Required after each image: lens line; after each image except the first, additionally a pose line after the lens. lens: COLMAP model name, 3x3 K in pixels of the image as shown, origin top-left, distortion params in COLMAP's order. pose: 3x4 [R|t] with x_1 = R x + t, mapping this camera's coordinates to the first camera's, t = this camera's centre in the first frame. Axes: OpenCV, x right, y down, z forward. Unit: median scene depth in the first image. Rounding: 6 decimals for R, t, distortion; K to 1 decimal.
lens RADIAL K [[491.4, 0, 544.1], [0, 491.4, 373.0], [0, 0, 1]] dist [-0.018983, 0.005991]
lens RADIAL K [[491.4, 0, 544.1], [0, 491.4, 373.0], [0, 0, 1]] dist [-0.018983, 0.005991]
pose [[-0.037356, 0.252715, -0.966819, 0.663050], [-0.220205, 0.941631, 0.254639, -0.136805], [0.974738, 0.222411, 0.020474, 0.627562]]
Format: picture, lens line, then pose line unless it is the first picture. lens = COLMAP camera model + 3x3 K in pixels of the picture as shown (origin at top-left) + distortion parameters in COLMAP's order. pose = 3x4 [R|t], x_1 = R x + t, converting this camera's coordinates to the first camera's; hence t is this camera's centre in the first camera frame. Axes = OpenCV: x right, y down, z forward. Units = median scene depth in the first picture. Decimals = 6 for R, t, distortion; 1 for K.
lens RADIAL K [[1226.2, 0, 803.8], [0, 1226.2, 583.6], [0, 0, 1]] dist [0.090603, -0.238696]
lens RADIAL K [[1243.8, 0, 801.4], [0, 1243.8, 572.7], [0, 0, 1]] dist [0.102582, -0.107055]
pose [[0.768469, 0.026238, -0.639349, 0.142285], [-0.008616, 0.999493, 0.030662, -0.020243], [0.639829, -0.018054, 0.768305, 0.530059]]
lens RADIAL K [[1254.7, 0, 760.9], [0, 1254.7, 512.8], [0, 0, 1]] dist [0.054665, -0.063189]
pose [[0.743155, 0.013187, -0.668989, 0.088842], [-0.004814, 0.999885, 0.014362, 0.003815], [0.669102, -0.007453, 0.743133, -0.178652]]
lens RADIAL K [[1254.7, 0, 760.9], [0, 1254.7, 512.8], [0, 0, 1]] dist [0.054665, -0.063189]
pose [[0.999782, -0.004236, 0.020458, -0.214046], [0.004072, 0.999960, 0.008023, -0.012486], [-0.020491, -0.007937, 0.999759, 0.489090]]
——————————
### What the task requires
Your task is to copy all of the entries exactly.

### Response for this exercise
Required after each image: lens line; after each image except the first, additionally a pose line after the lens. lens: COLMAP model name, 3x3 K in pixels of the image as shown, origin top-left, distortion params in COLMAP's order. pose: 3x4 [R|t] with x_1 = R x + t, mapping this camera's coordinates to the first camera's, t = this camera's centre in the first frame. Axes: OpenCV, x right, y down, z forward. Unit: median scene depth in the first image. Rounding: 6 decimals for R, t, distortion; K to 1 decimal.
lens RADIAL K [[491.4, 0, 544.1], [0, 491.4, 373.0], [0, 0, 1]] dist [-0.018983, 0.005991]
lens RADIAL K [[491.4, 0, 544.1], [0, 491.4, 373.0], [0, 0, 1]] dist [-0.018983, 0.005991]
pose [[-0.037356, 0.252715, -0.966819, 0.663050], [-0.220205, 0.941631, 0.254639, -0.136805], [0.974738, 0.222411, 0.020474, 0.627562]]
Format: picture, lens line, then pose line unless it is the first picture. lens = COLMAP camera model + 3x3 K in pixels of the picture as shown (origin at top-left) + distortion parameters in COLMAP's order. pose = 3x4 [R|t], x_1 = R x + t, converting this camera's coordinates to the first camera's; hence t is this camera's centre in the first camera frame. Axes = OpenCV: x right, y down, z forward. Units = median scene depth in the first picture. Decimals = 6 for R, t, distortion; 1 for K.
lens RADIAL K [[1226.2, 0, 803.8], [0, 1226.2, 583.6], [0, 0, 1]] dist [0.090603, -0.238696]
lens RADIAL K [[1243.8, 0, 801.4], [0, 1243.8, 572.7], [0, 0, 1]] dist [0.102582, -0.107055]
pose [[0.768469, 0.026238, -0.639349, 0.142285], [-0.008616, 0.999493, 0.030662, -0.020243], [0.639829, -0.018054, 0.768305, 0.530059]]
lens RADIAL K [[1254.7, 0, 760.9], [0, 1254.7, 512.8], [0, 0, 1]] dist [0.054665, -0.063189]
pose [[0.743155, 0.013187, -0.668989, 0.088842], [-0.004814, 0.999885, 0.014362, 0.003815], [0.669102, -0.007453, 0.743133, -0.178652]]
lens RADIAL K [[1254.7, 0, 760.9], [0, 1254.7, 512.8], [0, 0, 1]] dist [0.054665, -0.063189]
pose [[0.999782, -0.004236, 0.020458, -0.214046], [0.004072, 0.999960, 0.008023, -0.012486], [-0.020491, -0.007937, 0.999759, 0.489090]]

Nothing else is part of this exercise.